→ **What the task requires**: Copy the entries below word for word, starting at the very beginning and continuing through the line containing "8: (100, 208)", including that line. Leave the pictures out of your copy.

→ **Dataset content**:
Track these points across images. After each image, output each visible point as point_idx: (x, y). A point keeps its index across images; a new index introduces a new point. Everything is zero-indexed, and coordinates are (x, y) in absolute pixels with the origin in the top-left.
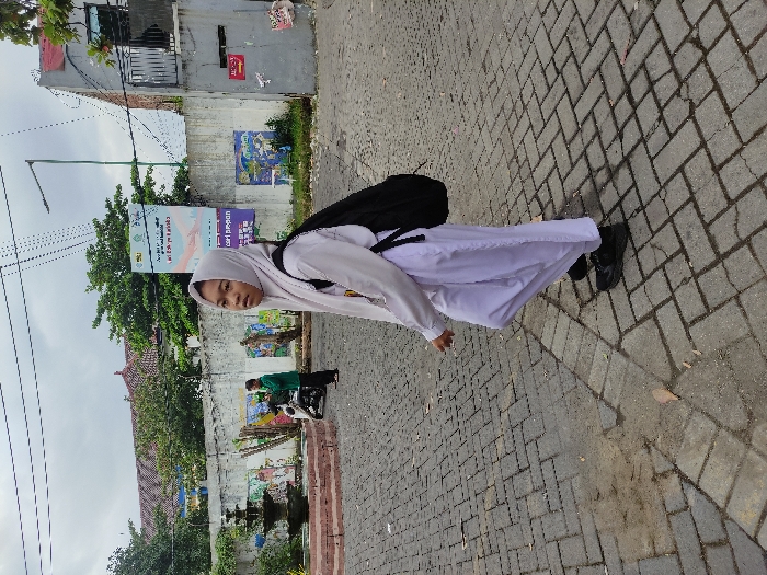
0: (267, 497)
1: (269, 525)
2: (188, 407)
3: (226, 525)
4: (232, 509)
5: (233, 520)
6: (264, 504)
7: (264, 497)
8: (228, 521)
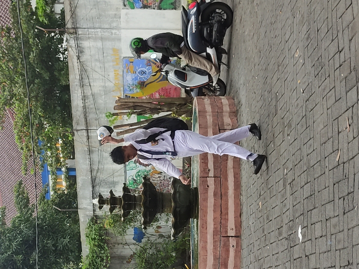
0: (147, 184)
1: (150, 218)
2: (50, 69)
3: (99, 212)
4: (106, 195)
5: (106, 207)
6: (144, 192)
7: (144, 184)
8: (100, 208)
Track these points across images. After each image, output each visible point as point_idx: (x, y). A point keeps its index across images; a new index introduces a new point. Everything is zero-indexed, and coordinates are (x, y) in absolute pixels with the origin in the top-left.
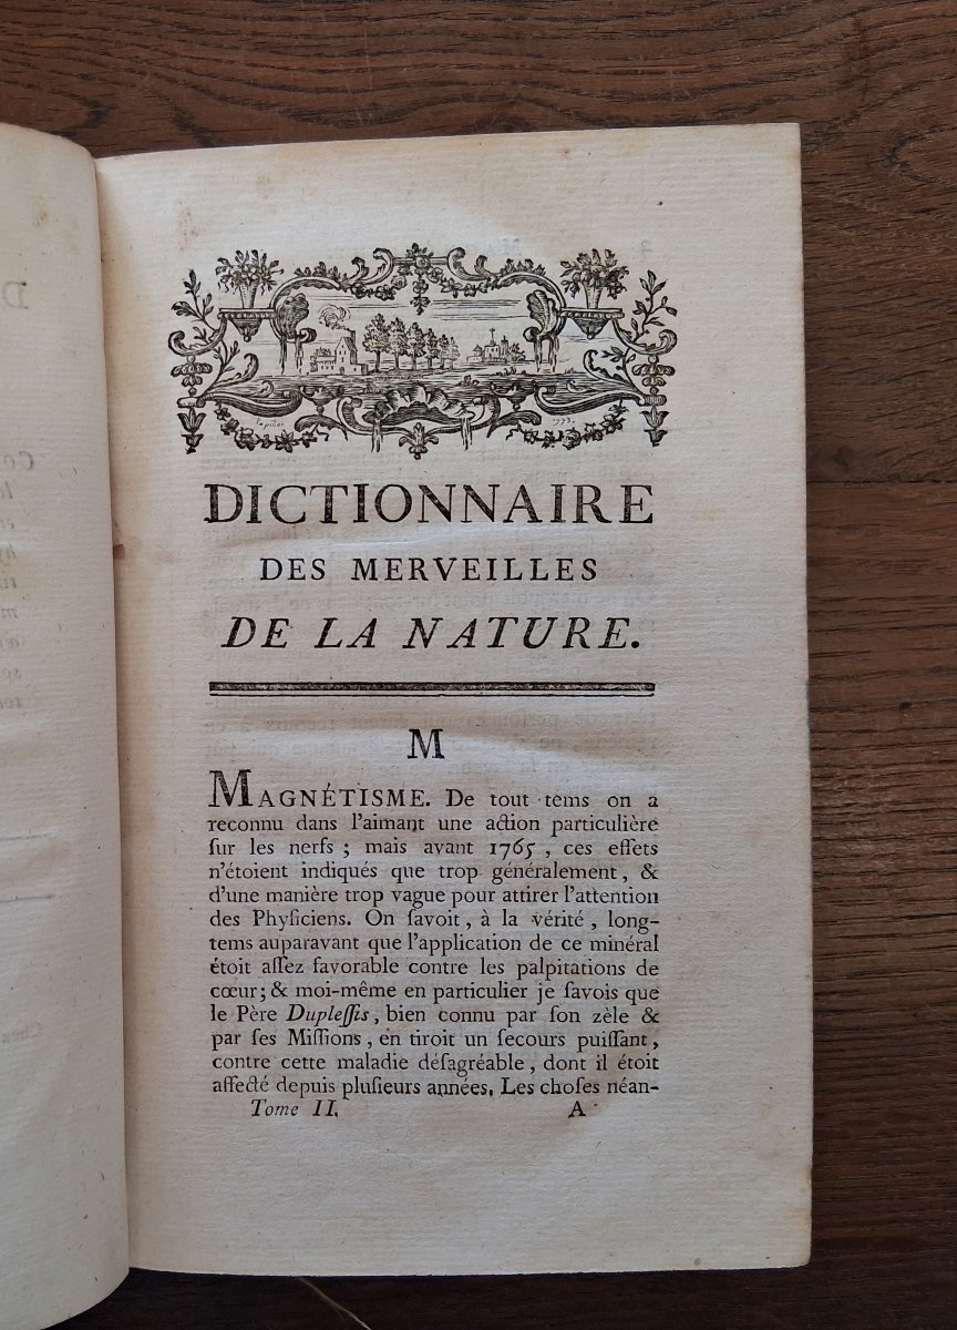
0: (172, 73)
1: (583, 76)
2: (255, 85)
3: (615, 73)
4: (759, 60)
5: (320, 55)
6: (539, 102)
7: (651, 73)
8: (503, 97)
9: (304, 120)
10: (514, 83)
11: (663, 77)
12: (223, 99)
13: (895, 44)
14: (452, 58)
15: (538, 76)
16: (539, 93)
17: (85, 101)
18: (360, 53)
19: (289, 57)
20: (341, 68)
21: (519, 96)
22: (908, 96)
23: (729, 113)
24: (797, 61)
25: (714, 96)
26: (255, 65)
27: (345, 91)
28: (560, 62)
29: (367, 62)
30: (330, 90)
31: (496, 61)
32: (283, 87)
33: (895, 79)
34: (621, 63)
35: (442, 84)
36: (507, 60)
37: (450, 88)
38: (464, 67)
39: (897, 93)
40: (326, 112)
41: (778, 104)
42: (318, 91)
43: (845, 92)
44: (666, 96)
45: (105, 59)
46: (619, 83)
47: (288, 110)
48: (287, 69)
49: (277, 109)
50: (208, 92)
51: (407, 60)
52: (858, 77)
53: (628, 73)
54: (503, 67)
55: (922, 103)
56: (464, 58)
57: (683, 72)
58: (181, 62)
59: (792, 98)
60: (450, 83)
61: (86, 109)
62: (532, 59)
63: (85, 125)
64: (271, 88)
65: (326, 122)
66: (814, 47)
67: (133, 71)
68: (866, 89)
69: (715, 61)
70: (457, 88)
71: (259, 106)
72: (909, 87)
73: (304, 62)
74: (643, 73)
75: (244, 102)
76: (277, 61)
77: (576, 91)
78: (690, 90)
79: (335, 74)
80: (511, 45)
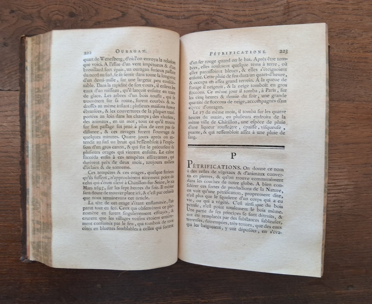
0: (140, 6)
1: (228, 10)
2: (158, 9)
3: (235, 10)
4: (266, 8)
5: (172, 4)
6: (219, 16)
7: (243, 10)
8: (211, 14)
9: (169, 18)
10: (214, 11)
11: (245, 11)
12: (151, 12)
13: (295, 6)
14: (200, 6)
15: (219, 10)
16: (219, 14)
17: (121, 12)
18: (181, 4)
19: (166, 4)
20: (177, 7)
21: (215, 14)
22: (297, 17)
23: (259, 20)
24: (274, 9)
25: (256, 16)
26: (158, 5)
27: (178, 12)
28: (223, 7)
29: (183, 6)
30: (174, 11)
31: (210, 7)
32: (164, 10)
33: (294, 14)
34: (236, 8)
35: (198, 11)
36: (212, 6)
37: (200, 12)
38: (203, 7)
39: (295, 16)
40: (173, 16)
41: (270, 18)
42: (172, 11)
43: (284, 16)
44: (246, 16)
45: (126, 3)
46: (236, 12)
47: (165, 15)
48: (165, 6)
49: (163, 15)
50: (148, 11)
51: (191, 6)
52: (287, 13)
53: (238, 10)
54: (211, 8)
55: (300, 19)
56: (204, 6)
57: (250, 11)
58: (143, 4)
59: (273, 17)
60: (200, 11)
61: (122, 13)
62: (218, 7)
63: (121, 17)
64: (162, 10)
65: (173, 18)
66: (278, 6)
67: (132, 5)
68: (288, 16)
69: (257, 8)
70: (202, 12)
71: (159, 14)
72: (298, 15)
73: (169, 5)
74: (241, 10)
75: (155, 13)
76: (163, 4)
77: (227, 14)
78: (251, 15)
79: (175, 8)
80: (213, 3)
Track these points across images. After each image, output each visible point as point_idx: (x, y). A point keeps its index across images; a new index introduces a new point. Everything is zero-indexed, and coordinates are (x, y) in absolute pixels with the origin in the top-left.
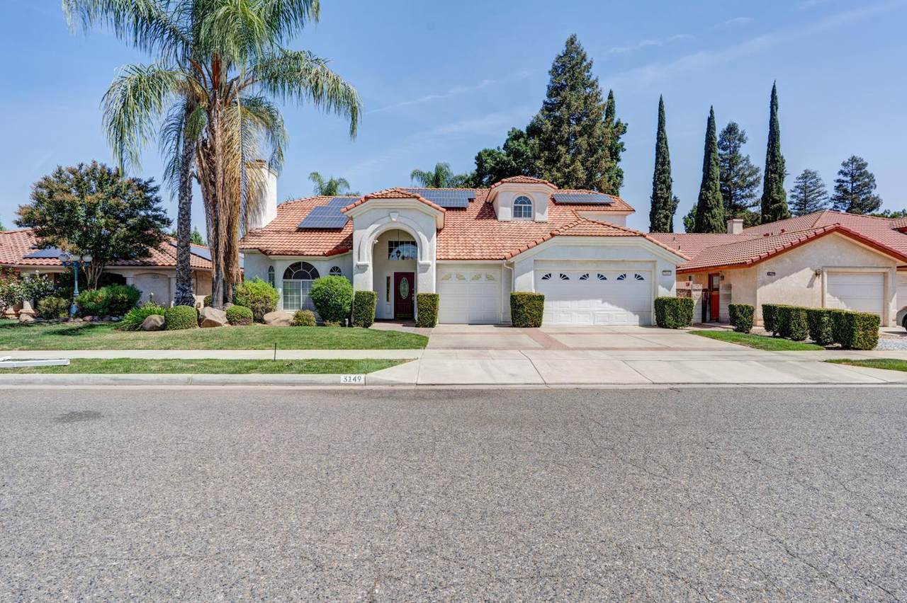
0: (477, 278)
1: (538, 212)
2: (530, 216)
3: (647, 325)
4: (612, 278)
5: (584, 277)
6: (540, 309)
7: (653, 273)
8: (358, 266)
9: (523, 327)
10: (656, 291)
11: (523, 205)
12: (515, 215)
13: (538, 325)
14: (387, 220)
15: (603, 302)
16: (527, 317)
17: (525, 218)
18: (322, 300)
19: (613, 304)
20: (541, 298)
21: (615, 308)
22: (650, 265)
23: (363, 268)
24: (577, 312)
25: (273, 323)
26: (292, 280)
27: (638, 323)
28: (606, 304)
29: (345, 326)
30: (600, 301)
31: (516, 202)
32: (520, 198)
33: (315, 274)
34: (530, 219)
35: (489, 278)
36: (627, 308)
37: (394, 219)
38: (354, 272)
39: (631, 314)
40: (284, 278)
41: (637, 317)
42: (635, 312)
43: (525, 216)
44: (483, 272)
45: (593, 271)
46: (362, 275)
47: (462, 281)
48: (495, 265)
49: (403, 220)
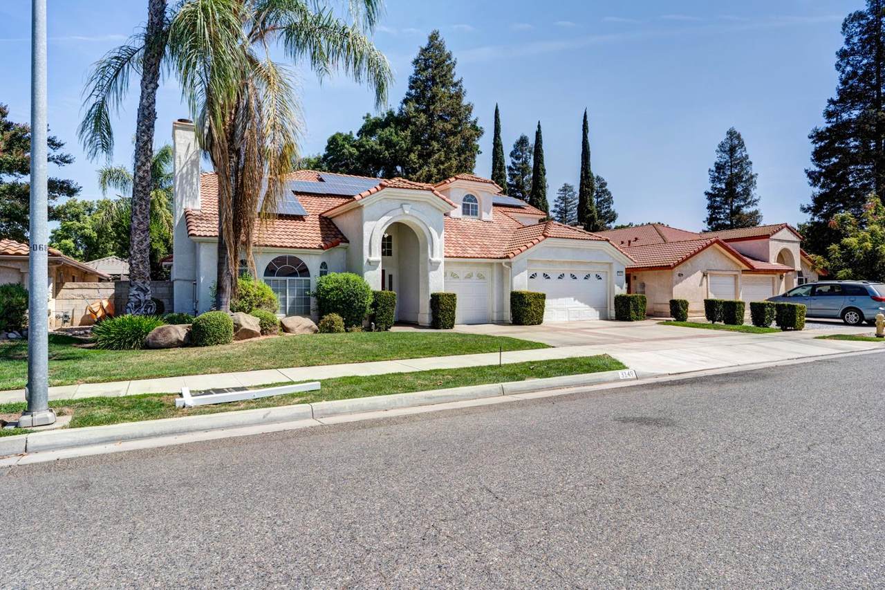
0: (469, 276)
1: (484, 211)
2: (476, 215)
3: (605, 317)
4: (581, 277)
5: (561, 277)
6: (542, 307)
7: (609, 274)
8: (369, 262)
9: (530, 325)
10: (612, 290)
11: (470, 203)
12: (464, 213)
13: (540, 322)
14: (399, 212)
15: (575, 300)
16: (533, 315)
17: (474, 217)
18: (344, 302)
19: (581, 302)
20: (544, 297)
21: (582, 305)
22: (608, 265)
23: (372, 265)
24: (557, 309)
25: (297, 330)
26: (276, 278)
27: (598, 318)
28: (577, 302)
29: (371, 330)
30: (572, 299)
31: (464, 200)
32: (467, 196)
33: (305, 271)
34: (476, 217)
35: (480, 277)
36: (591, 306)
37: (407, 212)
38: (365, 269)
39: (593, 310)
40: (265, 275)
41: (598, 313)
42: (596, 308)
43: (472, 214)
44: (475, 270)
45: (567, 270)
46: (372, 272)
47: (457, 280)
48: (486, 263)
49: (415, 213)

→ **Exercise answer**:
Track these points across images. After each image, output each visible point as point_idx: (x, y). A point keeps its index across images; a new index introduces a new point. Everything is zero-indexed, and coordinates are (x, y) in absolute pixels with the origin in the top-left.
0: (267, 497)
1: (269, 525)
2: (188, 407)
3: (226, 525)
4: (232, 509)
5: (233, 520)
6: (264, 504)
7: (264, 497)
8: (228, 521)
0: (147, 184)
1: (150, 218)
2: (50, 69)
3: (99, 212)
4: (106, 195)
5: (106, 207)
6: (144, 192)
7: (144, 184)
8: (100, 208)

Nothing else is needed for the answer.